During his four-decade stint at the top of the Hollywood ladder, Tom Cruise has tried his hand at almost every genre imaginable, although there’s one form of cinema he’s actively avoided.

While action-packed blockbusters have become his bread-and-butter, as well as the chance to indulge his love of death-defying stunts, the A-lister has also tried his hand at drama, comedy, sci-fi, romance, musicals, and thrillers of the legal, political, criminal, and psychological variety.

It’s that ability to move between different mediums at will that saw him work with a cavalcade of the biggest and best directors the industry has ever had to offer, but when he collaborated with one particular great early on in his career, he found himself swearing off ever repeating the experience.

With his star firmly on the rise after breaking out in The Outsiders, Risky Business, and All the Right Moves, it was Top Gun that turned Cruise into a mainstream superstar in 1986. The year before, though, he made his one and only appearance in a fantasy movie when he headlined Ridley Scott’s Legend.

The most memorable thing about the film by far is Tim Curry’s deliciously hammy performance caked under makeup and prosthetics as the devilish Darkness, with Legend as a whole a rather unremarkable romantic adventure epic that finds Cruise’s Jack trying to save Mia Sara’s Princess Lili in a world populated by mysticism and magical creatures.

Tom Cruise - Actor - 2025
Credit: Far Out / 티비텐 TV10

Tepidly received by audiences and unable to recoup its production budget at the box office, Cruise knew fine well that his performance wasn’t one for the history books. In fact, he even described his contributions as being “another colour in a Ridley Scott painting” to Rolling Stone, which is accurate considering Legend is a visual feast but a narrative chore.
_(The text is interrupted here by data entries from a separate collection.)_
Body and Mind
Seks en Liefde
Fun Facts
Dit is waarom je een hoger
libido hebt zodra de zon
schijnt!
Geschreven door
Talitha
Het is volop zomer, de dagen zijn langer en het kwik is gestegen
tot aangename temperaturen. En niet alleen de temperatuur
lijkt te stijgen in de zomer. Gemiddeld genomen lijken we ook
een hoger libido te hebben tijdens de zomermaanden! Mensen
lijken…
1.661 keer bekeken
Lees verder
His assessment in the aftermath was that “I’ll never want to do another picture like that again,” and he’s remained true to his word for going on 40 years. Funnily enough, Scott has done exactly the same and steered as far away from full-blown fantasy as possible as he built his own reputation as one of the modern era’s most distinguished filmmakers.

The actor explained how the movie would completely change his way of thinking about the industry and how he would approach making movies in the future: “I said, ‘After two months, if I don’t want to do it, the script’s gonna be in good enough shape, and you’ll have more of a sense of what you want to do. And there are other actors.’ I think they were kind of taken aback at first, [but] after coming off Legend, I just wanted to make sure that everything was gonna go the way we talked about it.”

The production was a troubled one, with a fire breaking out and burning down an entire set with just ten days of shooting left to go before post-production interference saw the director’s original 125-minute cut hacked to pieces in the editing room, with the United Kingdom’s 95-minute version at least running slightly longer than the 89-minute film screened in the United States.

Clearly, it wasn’t a memorable experience for either Scott or Cruise, with the two figureheads of Legend never again dipping their toes into fantastical waters after their first attempt.

But more importantly, it shaped how Cruise would take on the rest of his career. Famously hailed as the man who “saved Hollywood’s ass” by Steven Spielberg, Cruise has instead dedicated his time in the industry to making pictures he truly believes in. Does that mean that, more often than not, he is starring in a picture which sees him either running, shooting, flying, or a combination of all three? Yes. But is he happier for it? You’d bloody well hope so.